▸ WORK ITEM: Render this sentence from the Lee Mingwei interview in Spanish: "The learning process makes me a humbler person."

▸ EXERCISE TEXT:
Interview with artist Lee Mingwei
About Lee Mingwei
Born in Taiwan and currently living in New York City, Lee Mingwei creates both participatory installations, where strangers can explore issues of trust, intimacy, and self-awareness on their own, and one-on-one events, where visitors explore these issues with the artist himself through eating, sleeping, walking and conversation. Lee’s projects are often open-ended scenarios for everyday interaction, and take on different forms depending on the participants.
Time is central to this process, as Lee’s installations often change during the course of an exhibition.
Mr. Lee received an MFA from Yale University in 1997, has had solo exhibitions internationally including Whitney Museum of American Art, Museum of Modern Art, Taipei Museum of Contemporary Art, Queensland Gallery of Modern Art, Isabella Stewart Gardner Museum, Fabric Workshop and Museum and Los Angeles County Museum of Art, and has been featured in biennials in Venice, Lyon, Liverpool (2006, 2010), Taipei, Sydney, Whitney, and at Echigo-Tsumari, Asia Pacific Triennials.
Interview of Lee Mingwei
Is it important for students to learn about diverse forms of artist expression around the world?
It is important for me, and hopefully for most of people, to learn about different world views, values and artistic expression. By doing so, I understand myself, and others, better.
The learning process makes me a humbler person.
In your work, “Through Masters’ Eyes” there is a fascinating process you describe of having two copy artists paint the same famous painting.
Art teacher Chyah Weitzman, does a project with her middle school class where students study and translate the painting, “Starry Night” by Vincent Van Gogh.

▸ RECORDED INFORMATION:
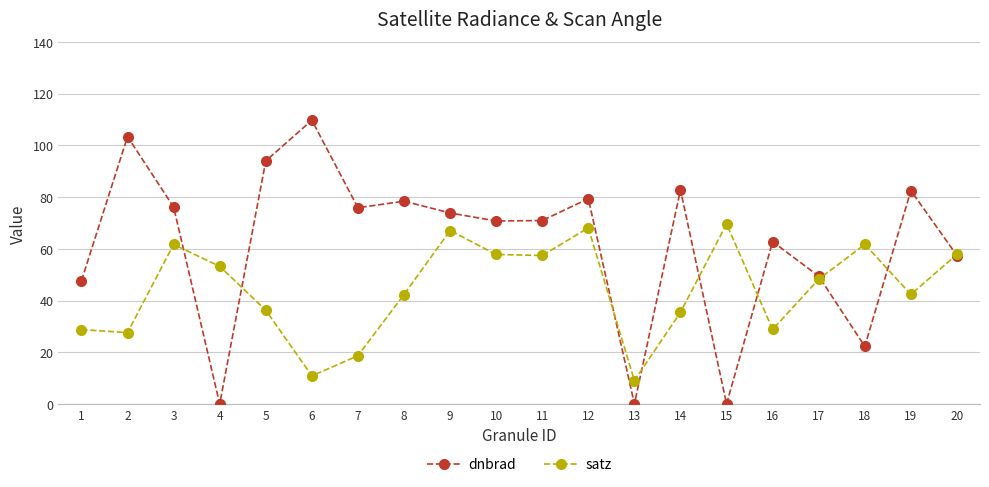

How many lines are shown in the chart?

2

▸ SOLUTION BELOW: El proceso de aprendizaje me convierte en una persona más humilde.